This bill is obviously a rush job. It is a rush job for the government to say that they have done something to enhance the independence of the Reserve Bank when, when they said that they were going to do it, they had absolutely no idea what they would actually do to implement that promise. It is a bill that will lead to completely perverse outcomes if the parliament were not disposed to terminating the appointment of a governor who had become bankrupt or incapacitated. Imagine what would happen then if this House were divided on whether a governor or deputy governor should be terminated. Imagine the chaos that would ensue and imagine what that means for Australians who rely on the Reserve Bank to administer sound monetary policy in Australia. This bill does not clearly provide for the termination of the governor who does not continue to be of good behaviour. So, clearly, the opposition cannot support these ill-thought-out amendments.
What we will do is move our own amendment to this bill, and I think it is a very sensible amendment. We will seek to improve the independence of the governor and we will seek to improve the RBA’s accountability to the Australian people through this parliament.
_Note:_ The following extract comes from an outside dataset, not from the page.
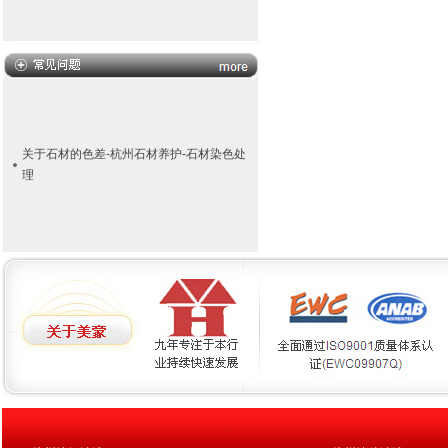
关于石材的色差-杭州石材养护-石材染色处
理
Accountability and independence would be achieved by requiring the governor to testify before the Standing Committee on Economics. This is an approach that is taken in similar jurisdictions, such as the United Kingdom and the United States. It is also required by the European parliament. We believe that it is sensible for the bank to appear before the parliament on a more regular basis. Through that, they are more accountable to the Australian people. Currently it happens twice a year; we believe that it is sensible for these hearings to happen four times a year. I think that is a sensible amendment and it is one that has my wholehearted support.
This bill is a clear example of how this government operates. After six months I think we are getting a pretty good view about what is important to this government. What is always important to it are style and spin—it is never the substance. You always need to look at what this government does and not at what it says. The Treasurer and the Prime Minister wanted to appear to be economic conservatives. They do not understand what that term actually means. Their public relations company told them it was one they should use.
So they have tried to come out and pretend they are economic conservatives and now they have had a ‘road to Damascus’ style conversion to believe in the independence of the Reserve Bank, which is something the Labor Party has always opposed and never believed in. They said that they would enhance the independence of the Reserve Bank; they have no idea how to go about doing that so they came up with this ridiculous bill that will cause confusion and has the serious potential to adversely impact on the creation of monetary policy in Australia. It is a bill that cannot be supported by the opposition and I urge all members to take a good look at it and join us in opposing these ill thought out measures.